Exercise requirements:
Rewrite every one of the items with each "value" swapped for "figure" and everything else left as it is, leaving the pictures out.
**** Entries shown ****
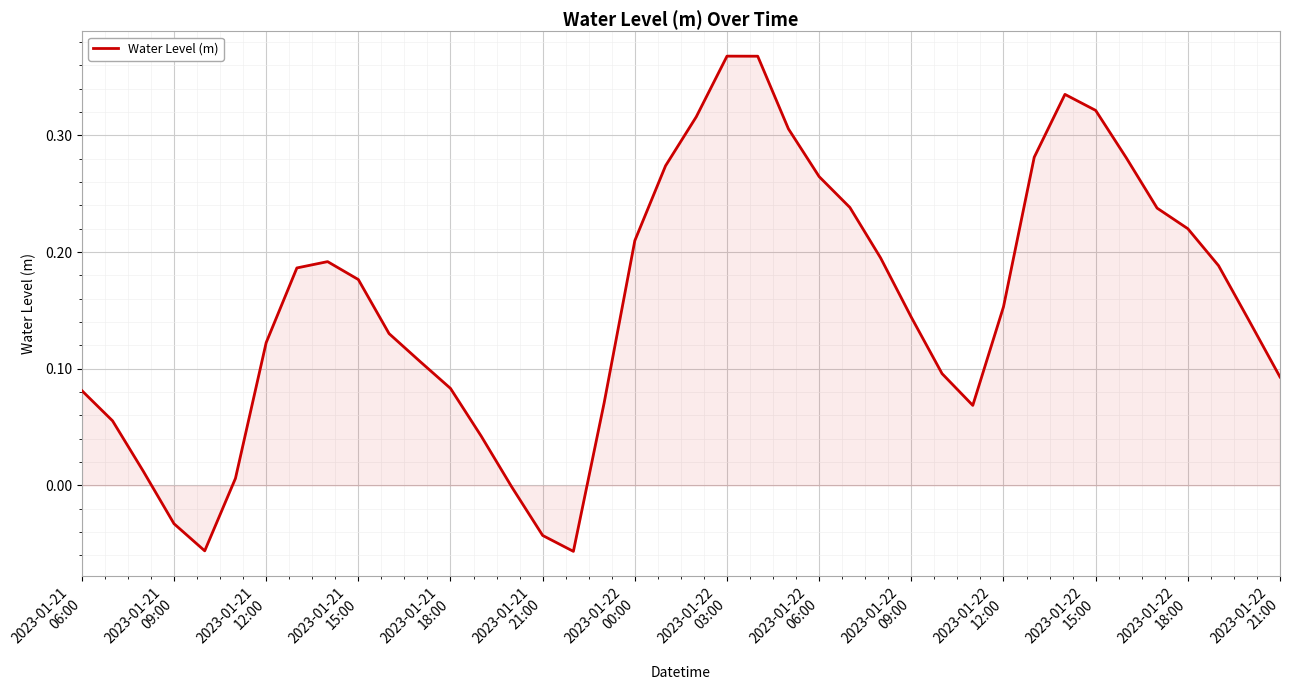

Does the chart display data point markers on the line(s)?

No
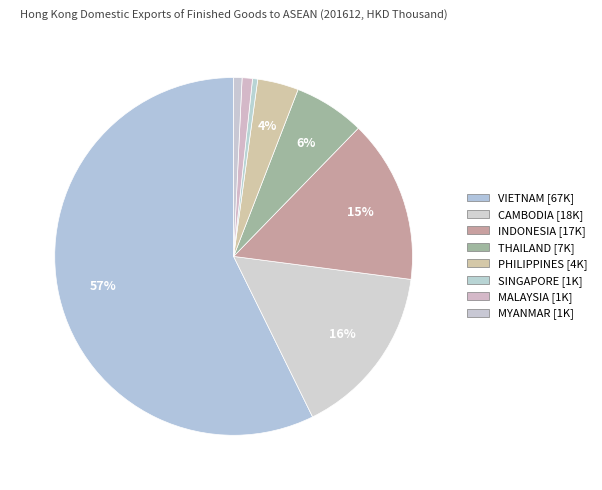

To the nearest percent, what is the average slice percentage?

12%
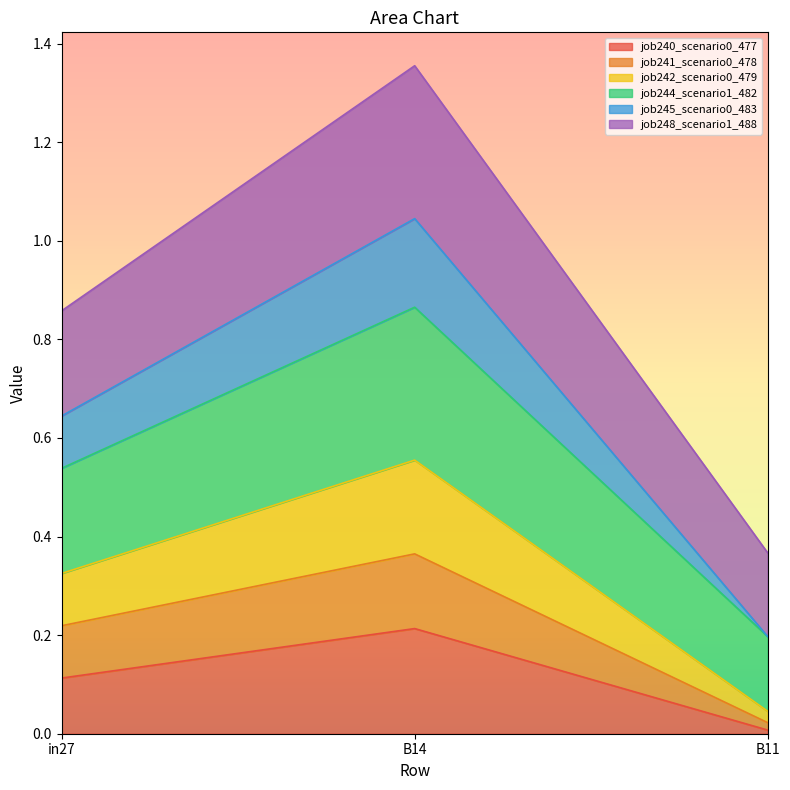

At which category is the sum across all series the highest?

B14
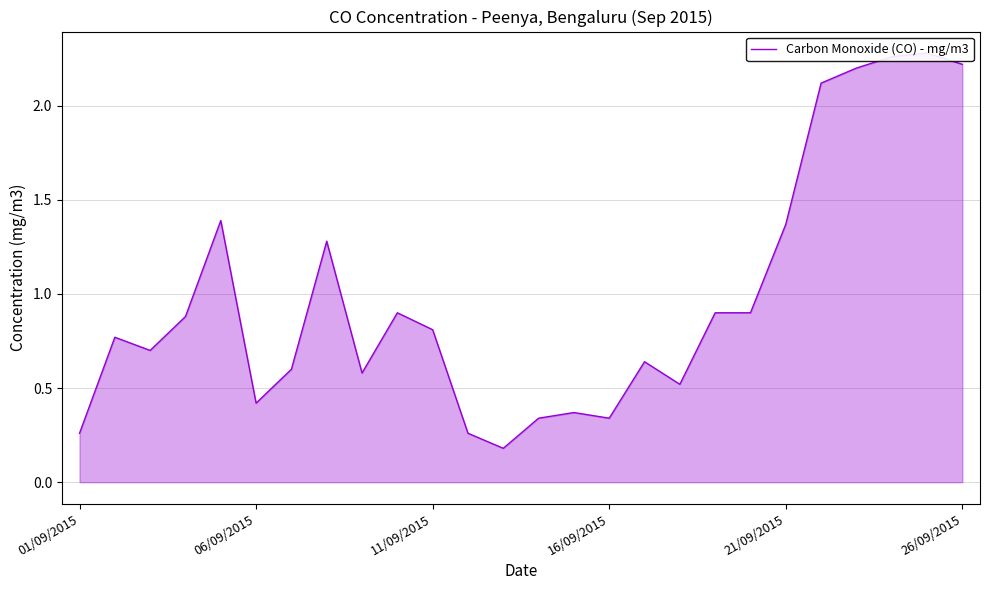

How many interior local peaks (higher than both neighbors) does the data have?

7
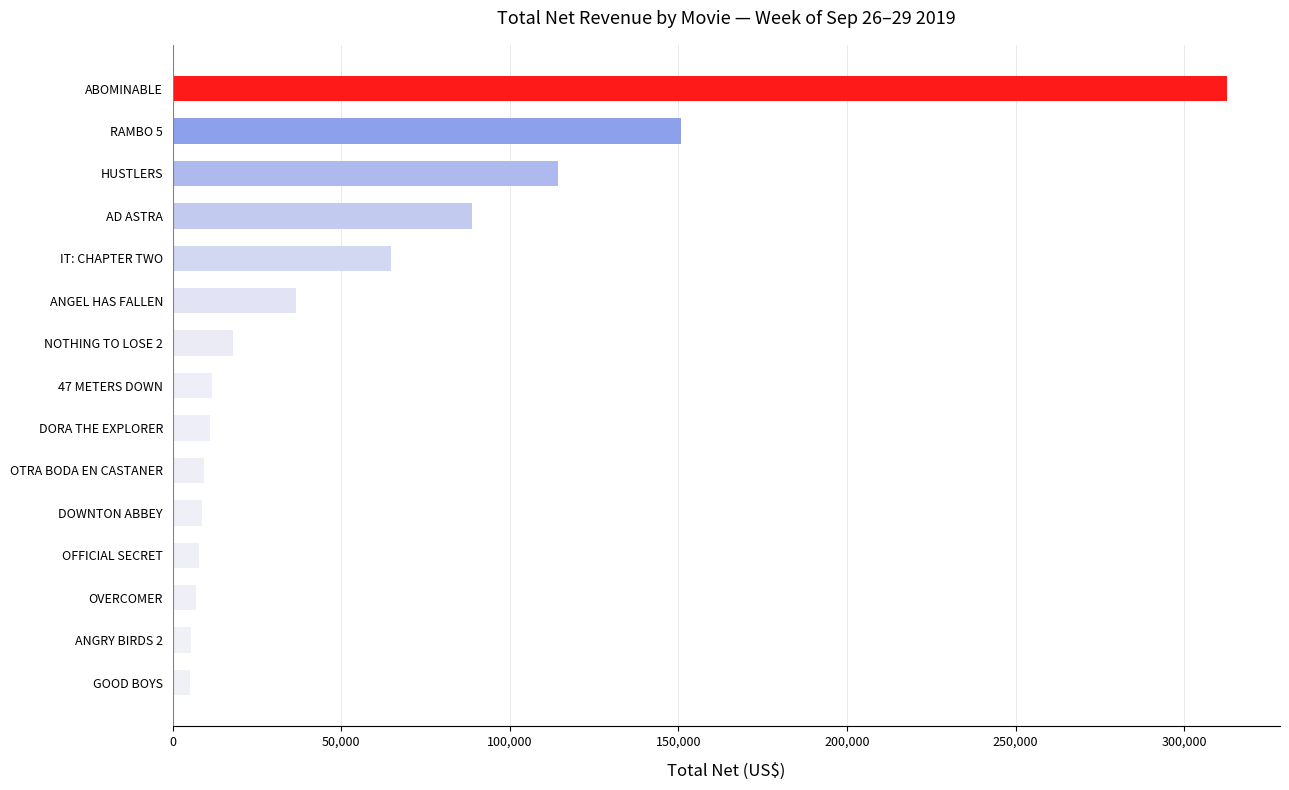

Where is the data nearest to the value 159023?

RAMBO 5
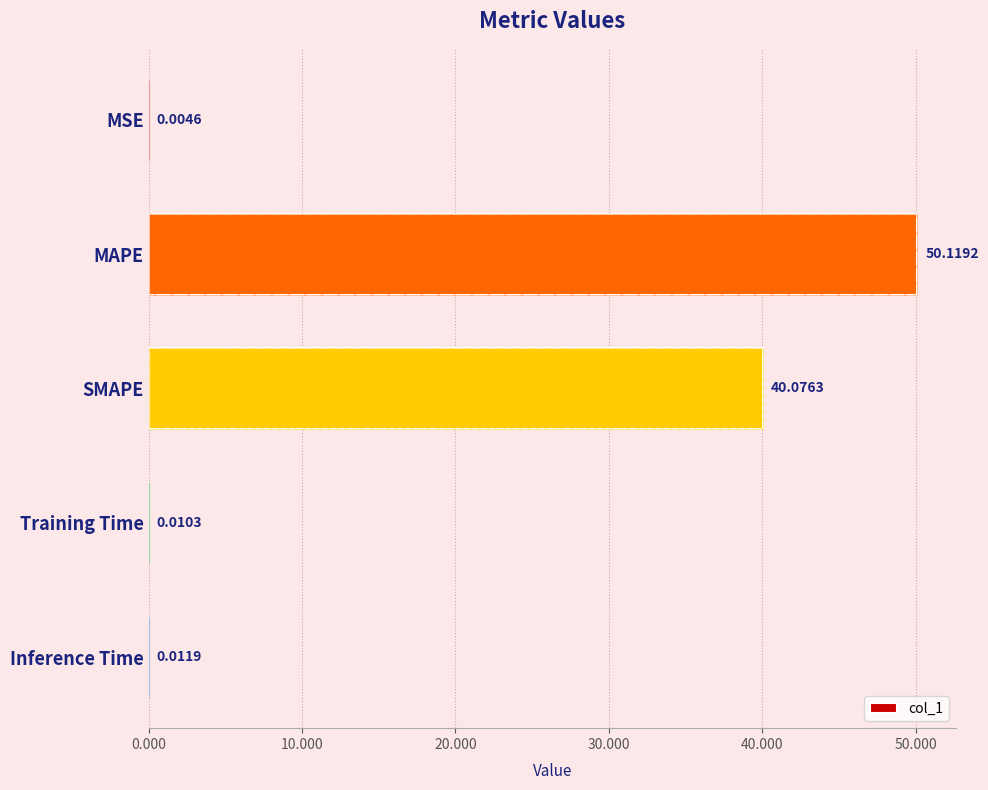

Is it true that the value at SMAPE is 40.1?

True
****
Result of the exercise:
Does the chart display data point markers on the line(s)?

No

To the nearest percent, what is the average slice percentage?

12%

At which category is the sum across all series the highest?

B14

How many interior local peaks (higher than both neighbors) does the data have?

7

Where is the data nearest to the figure 159023?

RAMBO 5

Is it true that the figure at SMAPE is 40.1?

True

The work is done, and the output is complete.